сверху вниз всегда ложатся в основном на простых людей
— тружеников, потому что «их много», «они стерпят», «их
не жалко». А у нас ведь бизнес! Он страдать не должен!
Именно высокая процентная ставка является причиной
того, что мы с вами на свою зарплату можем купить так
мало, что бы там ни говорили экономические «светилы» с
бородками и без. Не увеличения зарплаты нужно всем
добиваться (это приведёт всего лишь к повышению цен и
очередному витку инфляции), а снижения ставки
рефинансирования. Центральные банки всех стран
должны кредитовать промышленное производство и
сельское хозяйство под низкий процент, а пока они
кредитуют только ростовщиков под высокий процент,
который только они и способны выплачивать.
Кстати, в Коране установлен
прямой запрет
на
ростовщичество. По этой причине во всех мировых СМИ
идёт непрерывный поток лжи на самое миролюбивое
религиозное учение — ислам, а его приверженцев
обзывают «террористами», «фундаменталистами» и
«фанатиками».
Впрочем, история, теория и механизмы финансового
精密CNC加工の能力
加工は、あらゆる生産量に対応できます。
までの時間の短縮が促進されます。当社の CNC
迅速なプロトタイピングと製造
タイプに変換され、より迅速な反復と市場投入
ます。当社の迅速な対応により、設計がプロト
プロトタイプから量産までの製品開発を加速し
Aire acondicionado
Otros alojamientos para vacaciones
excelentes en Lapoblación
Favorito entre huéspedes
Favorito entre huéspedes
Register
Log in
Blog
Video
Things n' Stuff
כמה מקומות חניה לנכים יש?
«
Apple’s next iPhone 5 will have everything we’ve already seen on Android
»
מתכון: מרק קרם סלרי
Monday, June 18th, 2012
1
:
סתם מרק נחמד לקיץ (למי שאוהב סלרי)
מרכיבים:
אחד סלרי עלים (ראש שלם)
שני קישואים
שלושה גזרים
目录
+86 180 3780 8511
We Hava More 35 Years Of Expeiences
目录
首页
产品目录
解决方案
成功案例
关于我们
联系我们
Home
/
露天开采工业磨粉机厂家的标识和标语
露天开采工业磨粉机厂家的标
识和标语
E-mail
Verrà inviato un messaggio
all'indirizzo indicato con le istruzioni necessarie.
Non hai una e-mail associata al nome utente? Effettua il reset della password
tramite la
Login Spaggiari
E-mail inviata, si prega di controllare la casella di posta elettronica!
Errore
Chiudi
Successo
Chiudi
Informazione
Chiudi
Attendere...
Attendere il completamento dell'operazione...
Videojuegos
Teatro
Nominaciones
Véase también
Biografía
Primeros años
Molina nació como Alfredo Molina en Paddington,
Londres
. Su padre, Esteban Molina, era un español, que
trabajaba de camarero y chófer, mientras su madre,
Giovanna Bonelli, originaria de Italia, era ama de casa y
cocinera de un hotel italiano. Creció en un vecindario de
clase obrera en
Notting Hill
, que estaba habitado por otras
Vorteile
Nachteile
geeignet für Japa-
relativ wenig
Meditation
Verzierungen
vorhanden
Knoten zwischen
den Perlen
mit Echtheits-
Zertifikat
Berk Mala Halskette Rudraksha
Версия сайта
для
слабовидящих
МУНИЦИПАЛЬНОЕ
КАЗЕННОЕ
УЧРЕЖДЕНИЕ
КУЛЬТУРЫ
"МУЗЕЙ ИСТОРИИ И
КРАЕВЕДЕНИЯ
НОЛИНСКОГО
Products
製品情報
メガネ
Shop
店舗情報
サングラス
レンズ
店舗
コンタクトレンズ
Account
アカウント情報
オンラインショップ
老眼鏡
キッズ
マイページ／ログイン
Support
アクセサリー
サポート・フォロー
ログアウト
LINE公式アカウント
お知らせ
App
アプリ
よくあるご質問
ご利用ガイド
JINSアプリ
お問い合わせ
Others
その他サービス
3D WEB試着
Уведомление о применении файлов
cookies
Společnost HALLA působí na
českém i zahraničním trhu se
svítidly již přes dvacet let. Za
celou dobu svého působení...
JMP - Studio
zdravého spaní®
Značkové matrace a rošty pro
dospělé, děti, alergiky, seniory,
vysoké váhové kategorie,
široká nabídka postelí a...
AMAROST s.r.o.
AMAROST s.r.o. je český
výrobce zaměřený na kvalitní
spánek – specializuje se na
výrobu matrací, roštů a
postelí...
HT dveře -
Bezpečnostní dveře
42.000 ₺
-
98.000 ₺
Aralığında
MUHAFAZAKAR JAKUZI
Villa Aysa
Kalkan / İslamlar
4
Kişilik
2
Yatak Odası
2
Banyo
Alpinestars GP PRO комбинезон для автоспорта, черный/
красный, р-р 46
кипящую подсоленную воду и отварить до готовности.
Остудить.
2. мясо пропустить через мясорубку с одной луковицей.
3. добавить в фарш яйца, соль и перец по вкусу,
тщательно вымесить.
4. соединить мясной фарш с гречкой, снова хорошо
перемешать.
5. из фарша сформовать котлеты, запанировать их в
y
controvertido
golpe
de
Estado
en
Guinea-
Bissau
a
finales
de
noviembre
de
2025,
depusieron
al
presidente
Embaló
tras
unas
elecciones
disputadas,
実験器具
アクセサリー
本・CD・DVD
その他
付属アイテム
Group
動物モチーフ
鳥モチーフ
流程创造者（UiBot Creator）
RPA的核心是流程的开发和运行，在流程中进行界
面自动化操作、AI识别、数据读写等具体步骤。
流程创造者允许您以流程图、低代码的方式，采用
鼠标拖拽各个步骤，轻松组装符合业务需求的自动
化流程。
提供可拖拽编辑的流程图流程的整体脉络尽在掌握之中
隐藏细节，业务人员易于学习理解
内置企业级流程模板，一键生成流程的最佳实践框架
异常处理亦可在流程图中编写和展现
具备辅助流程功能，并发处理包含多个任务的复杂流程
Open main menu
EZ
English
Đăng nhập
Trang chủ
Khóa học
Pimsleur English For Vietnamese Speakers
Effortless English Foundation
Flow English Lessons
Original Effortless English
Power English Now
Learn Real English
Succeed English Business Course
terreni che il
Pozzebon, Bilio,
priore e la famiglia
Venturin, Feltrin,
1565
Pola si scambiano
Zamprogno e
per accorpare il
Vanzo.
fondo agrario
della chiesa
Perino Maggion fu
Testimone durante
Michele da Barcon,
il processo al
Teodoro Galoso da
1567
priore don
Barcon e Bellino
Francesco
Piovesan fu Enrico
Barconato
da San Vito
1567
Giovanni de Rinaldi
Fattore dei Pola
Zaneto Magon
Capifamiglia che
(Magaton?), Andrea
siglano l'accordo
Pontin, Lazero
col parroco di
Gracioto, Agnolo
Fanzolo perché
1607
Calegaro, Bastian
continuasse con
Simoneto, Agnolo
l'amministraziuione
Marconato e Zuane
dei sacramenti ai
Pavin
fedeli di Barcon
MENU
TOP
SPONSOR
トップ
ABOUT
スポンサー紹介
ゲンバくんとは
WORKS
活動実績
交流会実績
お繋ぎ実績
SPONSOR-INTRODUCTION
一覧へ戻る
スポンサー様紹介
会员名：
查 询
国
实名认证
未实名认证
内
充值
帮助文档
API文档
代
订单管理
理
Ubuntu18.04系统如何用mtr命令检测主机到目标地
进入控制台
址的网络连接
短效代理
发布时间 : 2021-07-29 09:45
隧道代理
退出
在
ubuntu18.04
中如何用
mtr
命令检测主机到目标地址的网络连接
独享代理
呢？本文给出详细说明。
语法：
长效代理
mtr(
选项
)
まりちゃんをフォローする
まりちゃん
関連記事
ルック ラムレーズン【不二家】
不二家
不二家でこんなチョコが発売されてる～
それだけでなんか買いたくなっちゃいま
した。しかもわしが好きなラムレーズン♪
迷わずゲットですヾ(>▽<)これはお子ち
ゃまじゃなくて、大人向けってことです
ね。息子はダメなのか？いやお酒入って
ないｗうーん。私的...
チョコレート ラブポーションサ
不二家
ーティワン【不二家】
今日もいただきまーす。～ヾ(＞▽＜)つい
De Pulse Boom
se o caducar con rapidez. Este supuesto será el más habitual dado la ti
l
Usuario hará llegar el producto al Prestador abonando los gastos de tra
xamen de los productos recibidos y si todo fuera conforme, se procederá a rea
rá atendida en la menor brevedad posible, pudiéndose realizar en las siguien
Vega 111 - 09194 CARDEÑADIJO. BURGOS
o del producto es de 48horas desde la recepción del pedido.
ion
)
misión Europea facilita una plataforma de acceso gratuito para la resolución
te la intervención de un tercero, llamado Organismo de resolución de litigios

:: What to do ::
From the listing above, copy all lines holding the word "para".

:: Task response ::
Otros alojamientos para vacaciones
misión Europea facilita una plataforma de acceso gratuito para la resolución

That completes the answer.